3. Break down “catch-up” into bite-sized tasks

Coming home can feel like being ambushed. Suddenly, there are emails, laundry, bills, unpacking, the weekly shop, deadlines. It’s so easy to panic and try to bulldoze through it all in one heroic swoop, only to burn out halfway.

Now, I use what I call the three-task rule. I write down three things that absolutely need to be done on day one, usually something practical (unpack toiletries), something grounding (buy food for dinner), and something functional (check urgent emails). Everything else can wait.

Why does this help? For many of us, executive function is already stretched thin after travel so these small, achievable, structured steps help to reduce pressure and create a sense of progress without burnout.

Aidy says that the end of an adventure can feel like a sort of grief

Aidy says that the end of an adventure can feel like a sort of grief (Aidy Smith)

Read more: How to spot the symptoms of burnout and experts’ advice to treat them

4. Process the emotional side of travel

Here’s something people rarely talk about: post-travel sadness is real.

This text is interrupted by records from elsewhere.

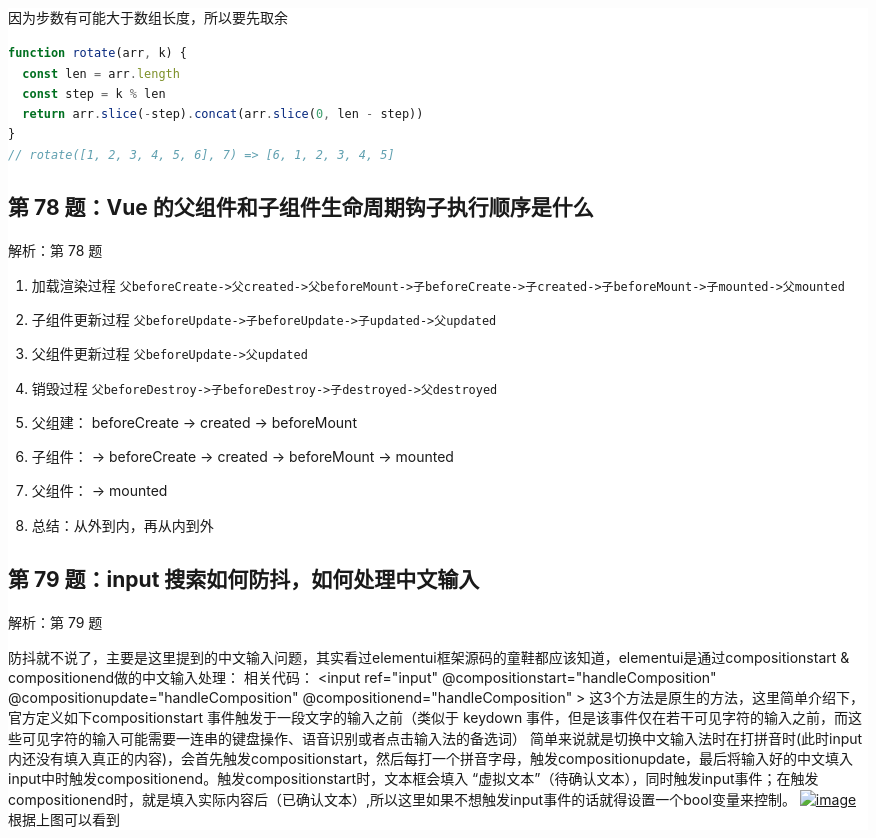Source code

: 因为步数有可能大于数组长度，所以要先取余

```js
function rotate(arr, k) {
  const len = arr.length
  const step = k % len
  return arr.slice(-step).concat(arr.slice(0, len - step))
}
// rotate([1, 2, 3, 4, 5, 6], 7) => [6, 1, 2, 3, 4, 5]
```



## 第 78 题：Vue 的父组件和子组件生命周期钩子执行顺序是什么

解析：第 78 题

1. 加载渲染过程
   `父beforeCreate->父created->父beforeMount->子beforeCreate->子created->子beforeMount->子mounted->父mounted`
2. 子组件更新过程
   `父beforeUpdate->子beforeUpdate->子updated->父updated`
3. 父组件更新过程
   `父beforeUpdate->父updated`
4. 销毁过程
   `父beforeDestroy->子beforeDestroy->子destroyed->父destroyed`



1. 父组建： beforeCreate -> created -> beforeMount
2. 子组件： -> beforeCreate -> created -> beforeMount -> mounted
3. 父组件： -> mounted
4. 总结：从外到内，再从内到外



## 第 79 题：input 搜索如何防抖，如何处理中文输入

解析：第 79 题

防抖就不说了，主要是这里提到的中文输入问题，其实看过elementui框架源码的童鞋都应该知道，elementui是通过compositionstart & compositionend做的中文输入处理：
相关代码：
<input
ref="input"
@compositionstart="handleComposition"
@compositionupdate="handleComposition"
@compositionend="handleComposition"
\>
这3个方法是原生的方法，这里简单介绍下，官方定义如下compositionstart 事件触发于一段文字的输入之前（类似于 keydown 事件，但是该事件仅在若干可见字符的输入之前，而这些可见字符的输入可能需要一连串的键盘操作、语音识别或者点击输入法的备选词）
简单来说就是切换中文输入法时在打拼音时(此时input内还没有填入真正的内容)，会首先触发compositionstart，然后每打一个拼音字母，触发compositionupdate，最后将输入好的中文填入input中时触发compositionend。触发compositionstart时，文本框会填入 “虚拟文本”（待确认文本），同时触发input事件；在触发compositionend时，就是填入实际内容后（已确认文本）,所以这里如果不想触发input事件的话就得设置一个bool变量来控制。
[![image](https://user-images.githubusercontent.com/34699694/58140376-8f5e9580-7c71-11e9-987e-5fe39fce5e90.png)](https://user-images.githubusercontent.com/34699694/58140376-8f5e9580-7c71-11e9-987e-5fe39fce5e90.png)
根据上图可以看到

Sometimes it’s grief for the end of an adventure, other times it’s disappointment that the “real world” doesn’t feel as exciting. When I come back from a trip, I set aside time to look through photos, journal a few reflections, or even make a little scrapbook which allows me to enjoy the journey for longer, rather than abruptly shutting the door on it.

Many neurodivergent people wear our emotions on our sleeves and after a big and meaningful trip, that emotion takes time to digest, internalise and flow.

Why does it help? Neurodivergent people often experience emotions intensely so acknowledging those feelings, rather than dismissing them, creates closure and softens the crash.

5. Ease back into social plans

One of the biggest mistakes I used to make was saying “yes” to everything the week I returned. Dinner with friends, catch-up drinks, work socials … because I didn’t want to disappoint anyone. But after days (or weeks) of high social energy on the road, what I actually needed was solitude. Now, I schedule social plans more sparingly after a trip, giving myself space to recharge first.

FOMO can seem real and the way we’re wired to think we often feel we’re letting people down if we don’t attend something. Don’t fall into that trap. Remember, you can only be at your best for others if you are being kind to yourself and looking out for yourself in the first place.

Why does this help? Social interaction is a massive energy drain when you’re already depleted. Remember, allowing yourself to say “not yet” is an act of self-preservation, not selfishness.